There are limitations to the interpretation of the data in this review. All studies had a retrospective case-control design, which does not allow for control of confounding factors such as other risk factors that may have been present but were not measured. Some patients with IRE may not be included in study analysis as it can be challenging to capture patients with IRE due to differing medical terminology used in medical records.

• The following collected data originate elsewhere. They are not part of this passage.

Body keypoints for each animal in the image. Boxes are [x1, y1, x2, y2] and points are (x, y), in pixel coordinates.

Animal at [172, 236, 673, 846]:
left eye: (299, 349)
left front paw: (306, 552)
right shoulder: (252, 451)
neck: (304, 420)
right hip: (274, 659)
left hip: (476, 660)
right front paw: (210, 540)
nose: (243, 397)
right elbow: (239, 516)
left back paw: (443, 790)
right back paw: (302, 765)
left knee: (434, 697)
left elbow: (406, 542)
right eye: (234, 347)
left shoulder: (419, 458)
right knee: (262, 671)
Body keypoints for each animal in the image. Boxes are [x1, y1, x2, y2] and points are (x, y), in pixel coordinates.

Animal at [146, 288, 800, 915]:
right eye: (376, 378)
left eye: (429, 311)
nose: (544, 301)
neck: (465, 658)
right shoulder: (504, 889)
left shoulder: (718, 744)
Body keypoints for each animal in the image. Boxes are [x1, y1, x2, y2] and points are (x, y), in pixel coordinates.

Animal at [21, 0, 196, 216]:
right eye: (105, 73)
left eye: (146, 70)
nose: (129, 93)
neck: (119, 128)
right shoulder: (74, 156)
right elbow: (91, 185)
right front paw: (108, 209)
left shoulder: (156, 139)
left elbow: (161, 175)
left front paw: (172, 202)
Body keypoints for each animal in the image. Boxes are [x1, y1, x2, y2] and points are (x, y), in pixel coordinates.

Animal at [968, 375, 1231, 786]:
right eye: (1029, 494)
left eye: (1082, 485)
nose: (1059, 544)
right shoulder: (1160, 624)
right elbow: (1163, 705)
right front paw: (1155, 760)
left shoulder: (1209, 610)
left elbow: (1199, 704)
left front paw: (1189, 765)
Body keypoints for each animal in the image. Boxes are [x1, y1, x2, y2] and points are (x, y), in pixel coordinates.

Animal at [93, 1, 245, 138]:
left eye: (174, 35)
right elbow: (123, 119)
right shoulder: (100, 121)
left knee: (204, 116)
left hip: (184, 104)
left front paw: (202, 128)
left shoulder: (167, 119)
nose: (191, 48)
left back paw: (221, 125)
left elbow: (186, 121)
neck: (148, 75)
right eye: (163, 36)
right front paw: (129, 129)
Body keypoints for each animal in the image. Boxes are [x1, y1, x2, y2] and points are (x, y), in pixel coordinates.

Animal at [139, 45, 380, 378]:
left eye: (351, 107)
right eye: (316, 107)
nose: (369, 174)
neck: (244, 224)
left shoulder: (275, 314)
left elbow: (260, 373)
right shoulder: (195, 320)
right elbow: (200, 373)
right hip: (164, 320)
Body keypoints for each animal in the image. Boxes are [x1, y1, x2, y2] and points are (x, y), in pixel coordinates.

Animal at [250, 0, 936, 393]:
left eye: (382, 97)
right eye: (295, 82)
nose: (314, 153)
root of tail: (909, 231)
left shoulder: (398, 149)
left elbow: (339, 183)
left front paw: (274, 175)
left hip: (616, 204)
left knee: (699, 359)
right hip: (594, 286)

Sample sizes of some studies were small, limiting the generalizability of the results.
Advanced practitioners should be aware of potential risk factors for the development of IRE. Patients should be counseled regarding their own risk for IRE, and at-risk patients should be monitored closely. Although evidence is currently lacking regarding treatment and prevention of IRE, hopefully further research can be done in this area.